Warning: This book is not for teachers…it’s for educators. Visible Learning: A Synthesis of Over 800 Meta-Analyses Related to Achievement by John Hattie is “teaching’s Holy Grail” when it comes to research-based strategies for the classroom. I say this book is for true educators because it is intellectually thick: It takes a serious student of education to dig into it. A rank-and-file teacher will give up quickly on this book for two reasons: 1) It takes some intellectual sweat to understand the research, and 2) Most of what the research reveals slaps rank-and-file teachers in the face. However, I will say that the book is also very readable if you’re willing to put in some effort. You won’t be disappointed a bit and you’ll be a better educator for it.
Hattie starts off with a great explanation of what educational data is, how it’s derived, and how it’s broken down into effect scores for this book. A person doesn’t have to be a statistician to understand what’s going on (although some basic understanding does help), and the first few chapters of the book are an excellent explanation of what “research-based” means. So, don’t be scared of the data…work to understand it and you’ll be glad you did.
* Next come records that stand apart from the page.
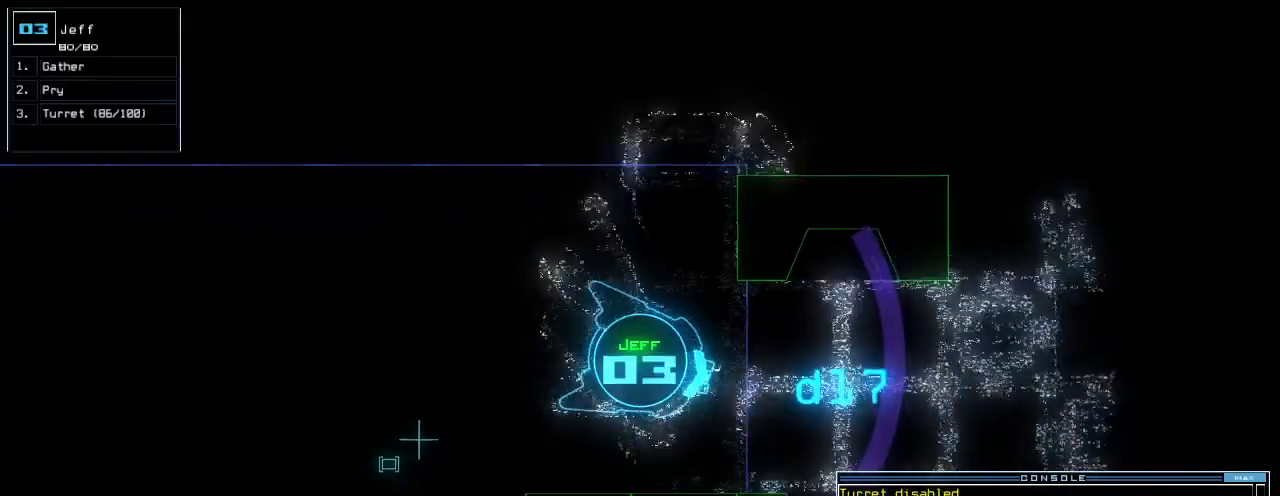
{"keys": ["up"], "events": [[40, "left", "up"]]}
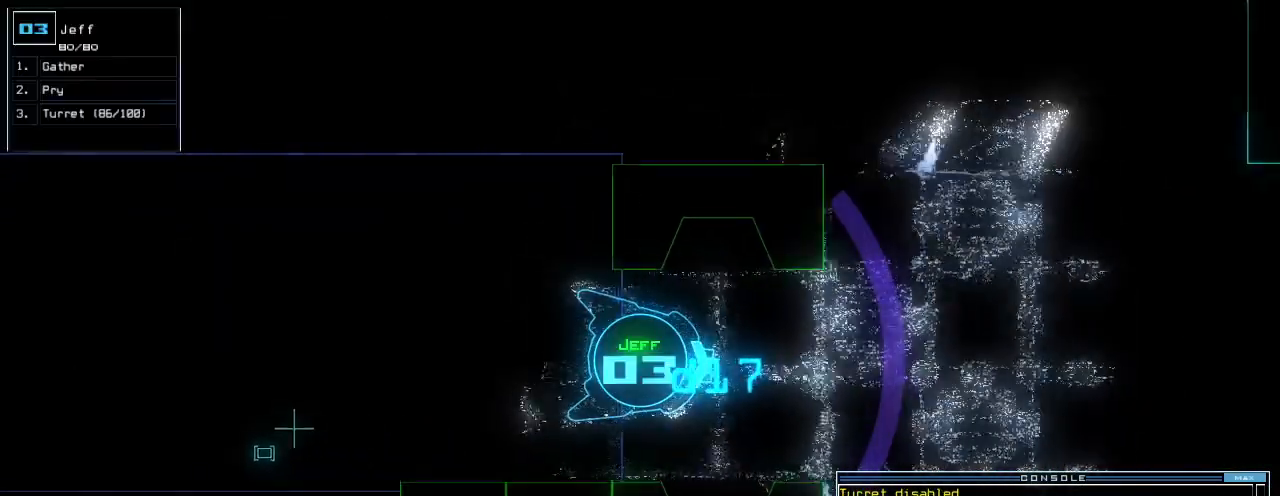
{"keys": []}
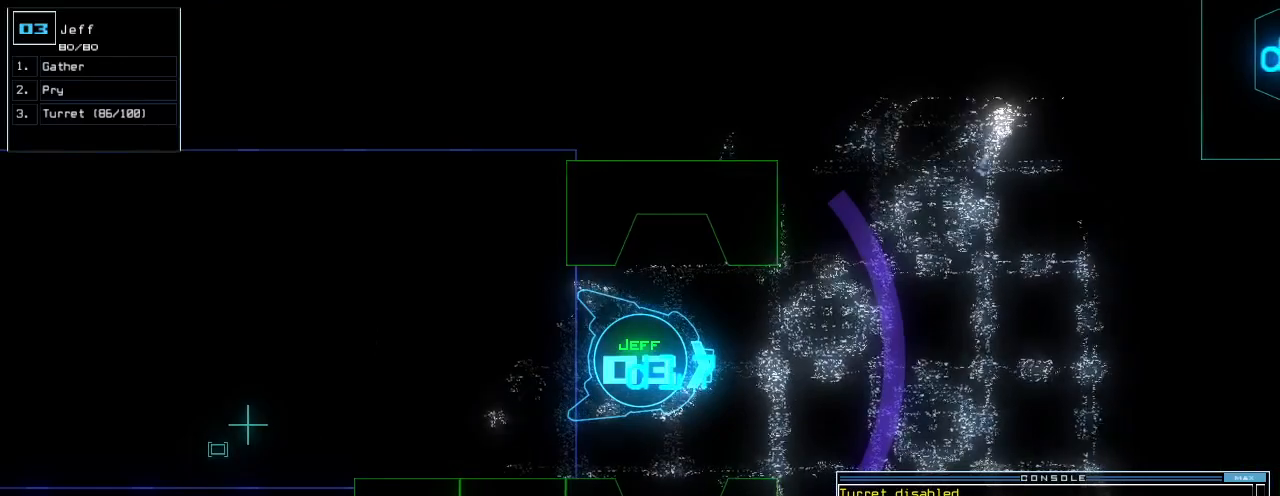
{"keys": [], "events": []}
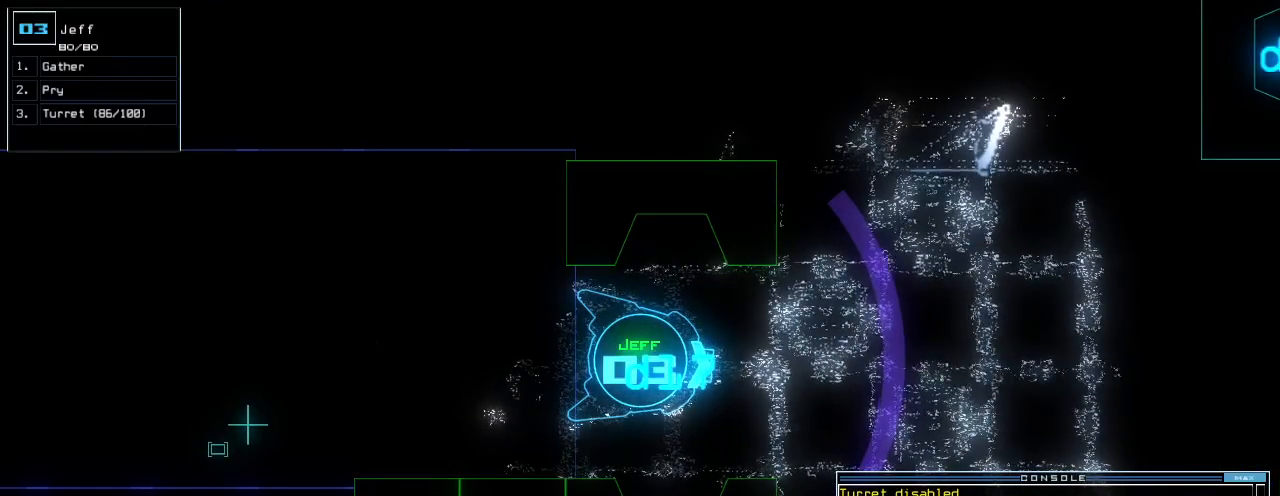
{"keys": [], "events": []}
The rest of the book uses effect scores to summarize what the volumes of data in education have taught us. I said before it’s a slap in the face to a teacher, and that is because the data often shows that many of our best techniques are hugely ineffective. We resort to what was done unto us by our teachers, but is this really the best approach? How do you know that what you’re doing is really what’s most effective? Does the best science available support your strategies? If you’re truly willing to learn and be challenged to re-think the way you teach, then get a copy of this book!